GOAL OF THE EXERCISE »
Your copy should repeat each record below exactly and contain no images.

DATA FOR PROCESSING »
Start of Block
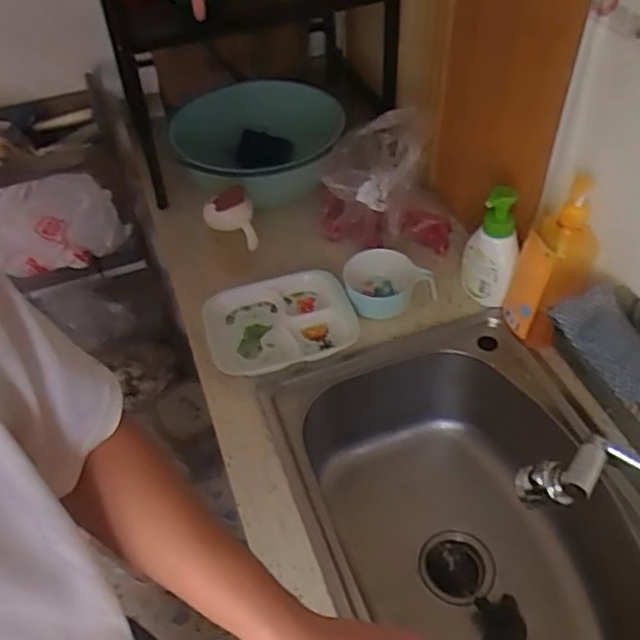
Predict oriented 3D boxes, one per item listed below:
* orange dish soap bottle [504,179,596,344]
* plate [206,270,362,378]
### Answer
[{"bbox_3d":[0.317,-0.065,0.885,0.103,0.268,0.085,15,51,18],"label":"orange dish soap bottle"},{"bbox_3d":[-0.063,0.006,1.009,0.224,0.031,0.178,-15,48,-8],"label":"plate"}]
End of Block
TASK OUTPUT »
Predict oriented 3D boxes, one per item listed below:
* orange dish soap bottle [504,179,596,344]
* plate [206,270,362,378]
### Answer
[{"bbox_3d":[0.317,-0.065,0.885,0.103,0.268,0.085,15,51,18],"label":"orange dish soap bottle"},{"bbox_3d":[-0.063,0.006,1.009,0.224,0.031,0.178,-15,48,-8],"label":"plate"}]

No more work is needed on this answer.